◆ WORK ORDER ◆
How many lines in these records hold the string "used"? Reply with the number alone.

(TASK DATA Opens)

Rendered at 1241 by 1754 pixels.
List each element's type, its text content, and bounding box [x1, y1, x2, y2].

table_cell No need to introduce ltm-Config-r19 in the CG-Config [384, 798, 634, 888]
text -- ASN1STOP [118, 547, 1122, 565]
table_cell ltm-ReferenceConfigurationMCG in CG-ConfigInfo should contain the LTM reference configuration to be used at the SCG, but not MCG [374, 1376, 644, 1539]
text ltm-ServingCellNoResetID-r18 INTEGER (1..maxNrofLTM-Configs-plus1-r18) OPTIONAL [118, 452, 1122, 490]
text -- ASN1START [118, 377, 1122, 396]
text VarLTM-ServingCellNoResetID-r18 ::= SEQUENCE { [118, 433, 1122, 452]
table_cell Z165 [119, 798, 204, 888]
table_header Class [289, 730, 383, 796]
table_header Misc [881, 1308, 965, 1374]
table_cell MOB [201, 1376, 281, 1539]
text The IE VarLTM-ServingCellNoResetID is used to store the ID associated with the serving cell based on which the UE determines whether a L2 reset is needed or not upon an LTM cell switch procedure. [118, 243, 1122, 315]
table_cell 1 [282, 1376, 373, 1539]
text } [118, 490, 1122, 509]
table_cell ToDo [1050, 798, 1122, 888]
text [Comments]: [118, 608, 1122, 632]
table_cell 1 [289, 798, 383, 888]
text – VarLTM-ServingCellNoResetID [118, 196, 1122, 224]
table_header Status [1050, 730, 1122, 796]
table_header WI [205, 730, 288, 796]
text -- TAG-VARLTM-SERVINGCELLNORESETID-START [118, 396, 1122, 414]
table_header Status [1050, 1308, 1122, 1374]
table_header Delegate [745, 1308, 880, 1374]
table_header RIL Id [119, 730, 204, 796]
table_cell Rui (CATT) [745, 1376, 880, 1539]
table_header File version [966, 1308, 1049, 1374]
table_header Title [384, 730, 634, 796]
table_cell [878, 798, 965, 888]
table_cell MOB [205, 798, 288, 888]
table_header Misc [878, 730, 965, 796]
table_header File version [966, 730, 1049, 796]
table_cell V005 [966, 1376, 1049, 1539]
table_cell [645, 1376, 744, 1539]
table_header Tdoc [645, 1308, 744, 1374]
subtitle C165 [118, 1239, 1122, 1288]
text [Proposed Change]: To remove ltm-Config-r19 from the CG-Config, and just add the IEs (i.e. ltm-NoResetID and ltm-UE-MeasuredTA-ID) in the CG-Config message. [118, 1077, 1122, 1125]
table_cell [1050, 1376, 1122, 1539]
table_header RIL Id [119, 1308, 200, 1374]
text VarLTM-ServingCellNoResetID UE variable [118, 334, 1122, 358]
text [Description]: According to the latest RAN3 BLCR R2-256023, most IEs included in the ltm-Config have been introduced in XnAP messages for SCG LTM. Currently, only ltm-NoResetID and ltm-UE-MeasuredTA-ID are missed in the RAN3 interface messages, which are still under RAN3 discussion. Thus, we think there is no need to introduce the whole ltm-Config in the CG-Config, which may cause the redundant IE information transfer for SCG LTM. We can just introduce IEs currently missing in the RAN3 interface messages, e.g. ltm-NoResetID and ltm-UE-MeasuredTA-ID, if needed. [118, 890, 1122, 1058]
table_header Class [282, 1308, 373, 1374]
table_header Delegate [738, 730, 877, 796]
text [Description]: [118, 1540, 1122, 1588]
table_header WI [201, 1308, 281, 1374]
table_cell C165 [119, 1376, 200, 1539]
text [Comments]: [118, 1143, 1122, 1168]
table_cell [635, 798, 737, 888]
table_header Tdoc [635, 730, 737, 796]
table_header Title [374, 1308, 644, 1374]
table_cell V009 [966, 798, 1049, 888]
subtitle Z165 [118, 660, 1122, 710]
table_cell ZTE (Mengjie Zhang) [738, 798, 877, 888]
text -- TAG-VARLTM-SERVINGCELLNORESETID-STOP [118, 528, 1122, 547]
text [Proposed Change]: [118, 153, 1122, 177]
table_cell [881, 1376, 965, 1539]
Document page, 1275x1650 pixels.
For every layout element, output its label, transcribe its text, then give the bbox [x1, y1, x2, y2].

(TASK DATA Closes)

◆ SOLUTION TO THIS TASK ◆
2